Food companies and some economists say pandemic disruptions, inflation and high demand are to blame. But others question whether there’s more at play.
“You’re seeing just orders of magnitude greater profit that are not justified by the actual rate of inflation or their increased costs,” Ricardo Salvador, a scientist with the Union of Concerned Scientists, a nonprofit advocacy group, told CBS News.
According to quarterly reports for Tyson, the nation’s largest meat processor, the company posted $3 billion in profit in 2021. It made over $1 billion in profit just last quarter, the reports showed.
That means profits are up a staggering 48% from the first quarter of 2021 compared with the same period in 2022, even as inflation is hurting American families.
A big reason for Tyson’s skyrocketing profits: its 31% price hike on beef, 20% on chicken and 13% on pork.
In an earnings call last month, Tyson’s CEO said, “We’re not asking customers or the consumer ultimately to pay for our inefficiencies. We’re asking them to pay for inflation.”
“Economists and industry analysts confirm that today’s higher meat prices are a direct result of constrained supplies due to the labor shortage, higher input costs for such things as grain, labor and fuel, and stronger consumer demand,” Tyson said in a statement to CBS News.
Other major meat suppliers are also posting similar profits. Some analysts like Salvador believe the numbers don’t add up.
“They’re clearly taking advantage,” Salvador said. “You know, they’re profiteering, and we’re not the only ones to observe that.”
“You could call it ‘corporate greed,’ sure. You could call it ‘jacking up prices during a pandemic,'” White House Press Secretary Jen Psaki said in December.
Even President Biden weighed in, blasting the meat industry in his State of the Union address last week.
“Capitalism without competition is exploitation. It drives up profits,” Mr. Biden said.
Four companies — Tyson, JBS, Marfrig and Seaboard — control up to 85% of the nation’s beef, pork and chicken markets.
“That means they can name whatever price they want. And if you want to buy meat, you’re paying that price,” Salvador said.
Jayson Lusk, Distinguished Professor and head of the Department of Agricultural Economics at Purdue University, told CBS News that meat companies are also facing rising costs for production.
“Tyson’s case is that even while profitability is rising, so are their costs and they’re having to pay more for their inputs,” Lusk said. “They’re paying about 20% higher wages to their workers since the start of the pandemic. And even for inputs such as cattle — cattle prices are up about 15% since the start of the pandemic, so their costs have increased. That explains part of the reason that we see increasing meat prices. But what we see at the same time is that their profitability has been able to increase because the demand increases for their products have more than offset their cost increases.”
Tyson adds that one of the reasons last year’s income was lower is because of COVID-related costs, including testing, protective equipment and operational disruptions.
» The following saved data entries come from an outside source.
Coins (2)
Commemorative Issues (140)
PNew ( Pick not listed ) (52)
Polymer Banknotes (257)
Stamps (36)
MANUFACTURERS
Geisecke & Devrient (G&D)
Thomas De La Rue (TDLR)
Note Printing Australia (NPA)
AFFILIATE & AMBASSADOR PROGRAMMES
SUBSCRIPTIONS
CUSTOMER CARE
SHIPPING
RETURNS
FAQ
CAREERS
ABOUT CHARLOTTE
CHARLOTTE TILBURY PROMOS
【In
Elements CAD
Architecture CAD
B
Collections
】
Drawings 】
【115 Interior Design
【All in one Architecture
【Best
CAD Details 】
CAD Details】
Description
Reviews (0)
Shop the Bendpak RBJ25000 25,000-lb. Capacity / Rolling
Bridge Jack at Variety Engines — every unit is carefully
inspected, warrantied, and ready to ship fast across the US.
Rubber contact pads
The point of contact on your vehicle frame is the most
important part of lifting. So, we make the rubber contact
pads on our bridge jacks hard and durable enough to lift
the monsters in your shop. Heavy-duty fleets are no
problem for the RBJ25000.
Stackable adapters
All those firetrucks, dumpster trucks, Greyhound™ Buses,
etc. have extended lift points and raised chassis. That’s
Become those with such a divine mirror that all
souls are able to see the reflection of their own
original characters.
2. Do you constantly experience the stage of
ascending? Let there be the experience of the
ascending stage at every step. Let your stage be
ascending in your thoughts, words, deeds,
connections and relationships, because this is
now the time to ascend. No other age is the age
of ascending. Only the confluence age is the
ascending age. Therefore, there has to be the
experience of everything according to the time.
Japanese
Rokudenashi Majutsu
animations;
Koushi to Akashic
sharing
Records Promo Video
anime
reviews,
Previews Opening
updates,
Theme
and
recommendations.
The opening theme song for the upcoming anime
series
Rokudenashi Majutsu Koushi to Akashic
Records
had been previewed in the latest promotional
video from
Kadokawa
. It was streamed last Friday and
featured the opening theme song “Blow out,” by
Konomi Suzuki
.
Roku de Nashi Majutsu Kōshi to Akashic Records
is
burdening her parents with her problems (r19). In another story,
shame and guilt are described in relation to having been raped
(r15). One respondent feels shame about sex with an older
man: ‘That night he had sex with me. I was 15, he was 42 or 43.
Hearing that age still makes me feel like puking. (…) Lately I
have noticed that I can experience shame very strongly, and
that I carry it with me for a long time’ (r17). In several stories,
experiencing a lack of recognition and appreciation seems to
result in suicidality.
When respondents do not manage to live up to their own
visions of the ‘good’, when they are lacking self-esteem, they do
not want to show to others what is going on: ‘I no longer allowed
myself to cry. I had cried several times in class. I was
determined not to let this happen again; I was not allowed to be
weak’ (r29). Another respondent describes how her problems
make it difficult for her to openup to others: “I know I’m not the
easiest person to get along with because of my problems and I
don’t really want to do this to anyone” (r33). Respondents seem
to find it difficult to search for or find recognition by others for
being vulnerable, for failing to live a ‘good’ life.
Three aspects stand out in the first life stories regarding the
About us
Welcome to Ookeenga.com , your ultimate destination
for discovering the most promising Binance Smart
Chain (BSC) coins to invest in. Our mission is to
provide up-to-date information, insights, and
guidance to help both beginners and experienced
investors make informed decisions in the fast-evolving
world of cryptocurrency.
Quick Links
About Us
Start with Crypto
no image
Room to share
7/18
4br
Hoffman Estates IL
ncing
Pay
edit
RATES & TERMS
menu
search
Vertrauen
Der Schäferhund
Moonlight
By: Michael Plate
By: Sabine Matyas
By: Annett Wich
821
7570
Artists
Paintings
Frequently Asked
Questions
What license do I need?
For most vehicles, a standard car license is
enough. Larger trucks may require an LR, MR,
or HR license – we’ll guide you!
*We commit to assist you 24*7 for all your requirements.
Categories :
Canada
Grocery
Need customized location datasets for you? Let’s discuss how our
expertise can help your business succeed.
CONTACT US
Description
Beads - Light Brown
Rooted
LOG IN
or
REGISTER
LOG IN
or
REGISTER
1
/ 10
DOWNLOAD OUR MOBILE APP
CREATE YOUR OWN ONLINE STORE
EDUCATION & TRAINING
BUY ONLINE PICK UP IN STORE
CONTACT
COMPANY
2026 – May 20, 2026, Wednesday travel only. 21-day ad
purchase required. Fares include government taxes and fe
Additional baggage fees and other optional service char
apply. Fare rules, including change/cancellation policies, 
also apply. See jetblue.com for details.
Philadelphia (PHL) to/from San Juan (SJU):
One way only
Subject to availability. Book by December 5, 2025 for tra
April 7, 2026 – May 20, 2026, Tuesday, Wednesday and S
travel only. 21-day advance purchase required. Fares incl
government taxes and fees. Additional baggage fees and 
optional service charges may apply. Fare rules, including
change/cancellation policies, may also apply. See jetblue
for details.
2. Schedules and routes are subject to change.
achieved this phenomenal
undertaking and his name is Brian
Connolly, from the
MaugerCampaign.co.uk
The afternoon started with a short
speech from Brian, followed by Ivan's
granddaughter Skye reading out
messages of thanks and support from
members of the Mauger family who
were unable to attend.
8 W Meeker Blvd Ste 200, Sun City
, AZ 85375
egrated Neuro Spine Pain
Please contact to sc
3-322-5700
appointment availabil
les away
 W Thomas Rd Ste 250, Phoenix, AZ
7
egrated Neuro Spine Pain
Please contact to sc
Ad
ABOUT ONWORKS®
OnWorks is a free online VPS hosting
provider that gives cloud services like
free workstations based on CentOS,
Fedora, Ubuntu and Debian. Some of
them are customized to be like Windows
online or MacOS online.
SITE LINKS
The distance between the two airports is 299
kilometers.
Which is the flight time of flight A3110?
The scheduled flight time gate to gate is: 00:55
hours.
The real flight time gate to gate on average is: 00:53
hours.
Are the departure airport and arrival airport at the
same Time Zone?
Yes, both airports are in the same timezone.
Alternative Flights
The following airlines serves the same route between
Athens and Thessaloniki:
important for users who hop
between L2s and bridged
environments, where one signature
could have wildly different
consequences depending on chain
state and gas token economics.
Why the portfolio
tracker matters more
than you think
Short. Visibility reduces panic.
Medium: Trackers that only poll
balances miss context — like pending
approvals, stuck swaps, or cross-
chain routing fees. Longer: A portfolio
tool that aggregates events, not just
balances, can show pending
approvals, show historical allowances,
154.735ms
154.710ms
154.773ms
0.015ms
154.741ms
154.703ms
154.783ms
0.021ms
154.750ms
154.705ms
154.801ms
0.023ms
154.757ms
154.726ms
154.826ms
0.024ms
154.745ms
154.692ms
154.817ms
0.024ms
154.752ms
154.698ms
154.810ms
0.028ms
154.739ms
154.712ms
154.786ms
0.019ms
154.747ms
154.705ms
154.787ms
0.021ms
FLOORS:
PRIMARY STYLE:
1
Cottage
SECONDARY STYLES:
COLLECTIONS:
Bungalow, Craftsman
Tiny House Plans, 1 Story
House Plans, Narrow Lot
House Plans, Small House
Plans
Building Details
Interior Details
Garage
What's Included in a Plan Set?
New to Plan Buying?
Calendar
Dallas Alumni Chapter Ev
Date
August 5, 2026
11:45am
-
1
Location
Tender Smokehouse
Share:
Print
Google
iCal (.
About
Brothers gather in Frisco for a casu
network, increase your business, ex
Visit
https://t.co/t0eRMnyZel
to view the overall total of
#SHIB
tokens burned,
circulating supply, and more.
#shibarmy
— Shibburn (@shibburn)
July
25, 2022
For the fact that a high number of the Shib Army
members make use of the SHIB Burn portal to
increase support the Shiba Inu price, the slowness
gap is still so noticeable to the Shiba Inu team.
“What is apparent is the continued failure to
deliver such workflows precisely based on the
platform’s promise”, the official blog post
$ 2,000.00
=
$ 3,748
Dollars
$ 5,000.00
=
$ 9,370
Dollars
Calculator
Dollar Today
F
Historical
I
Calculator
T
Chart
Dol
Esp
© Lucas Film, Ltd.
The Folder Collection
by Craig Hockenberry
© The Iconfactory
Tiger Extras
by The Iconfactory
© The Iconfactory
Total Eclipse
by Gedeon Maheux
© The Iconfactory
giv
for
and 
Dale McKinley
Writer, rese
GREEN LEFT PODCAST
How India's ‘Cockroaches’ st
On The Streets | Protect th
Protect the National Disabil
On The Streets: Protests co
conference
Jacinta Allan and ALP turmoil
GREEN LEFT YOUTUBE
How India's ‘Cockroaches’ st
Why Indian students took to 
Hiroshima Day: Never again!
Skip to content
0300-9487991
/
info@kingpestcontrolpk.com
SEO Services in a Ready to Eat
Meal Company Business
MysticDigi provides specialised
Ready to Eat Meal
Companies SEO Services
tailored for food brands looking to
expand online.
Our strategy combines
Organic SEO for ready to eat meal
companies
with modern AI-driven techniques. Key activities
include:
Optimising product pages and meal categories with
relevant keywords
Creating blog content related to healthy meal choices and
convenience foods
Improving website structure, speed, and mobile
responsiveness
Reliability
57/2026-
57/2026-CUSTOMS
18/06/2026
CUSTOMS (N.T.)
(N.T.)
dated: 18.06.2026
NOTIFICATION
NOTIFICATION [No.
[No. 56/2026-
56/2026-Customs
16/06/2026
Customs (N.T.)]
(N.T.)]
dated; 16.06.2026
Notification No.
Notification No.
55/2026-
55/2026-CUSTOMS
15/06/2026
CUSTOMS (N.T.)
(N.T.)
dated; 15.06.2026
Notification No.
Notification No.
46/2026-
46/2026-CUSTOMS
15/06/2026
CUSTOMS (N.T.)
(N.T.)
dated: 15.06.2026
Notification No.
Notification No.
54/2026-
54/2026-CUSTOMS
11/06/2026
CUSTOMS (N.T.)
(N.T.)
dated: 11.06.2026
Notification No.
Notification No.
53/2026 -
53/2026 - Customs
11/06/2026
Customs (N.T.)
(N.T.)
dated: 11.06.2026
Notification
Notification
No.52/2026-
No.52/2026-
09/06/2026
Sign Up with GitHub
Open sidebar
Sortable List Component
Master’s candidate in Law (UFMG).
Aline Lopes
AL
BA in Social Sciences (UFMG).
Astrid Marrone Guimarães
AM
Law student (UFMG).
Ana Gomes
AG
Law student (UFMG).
For Selina Flores and her family, it’s no longer about stretching the budget — it’s about what gets cut. The monthly grocery bill for her family of four has nearly doubled, Flores said.
“It was meat at every meal. Now, it’s maybe two or three days out the week,” she told CBS News.
Her family now relies on a monthly food donation from the Harry Chapin Food Bank of Southwest Florida in Immokalee to make ends meet.
“We’re just trying to keep up with everything and the prices keep going up,” she said.
Salvador said there is nothing to keep the prices from increasing as long as “there isn’t competition that will help drive down the prices so that they have a reason to actually be more reasonable.”
That’s why Flores is worried about her children’s future.
“Prices are going up and they’re going to continue to go up. There’s no stopping it,” she said. “How am I going to make ends meet?”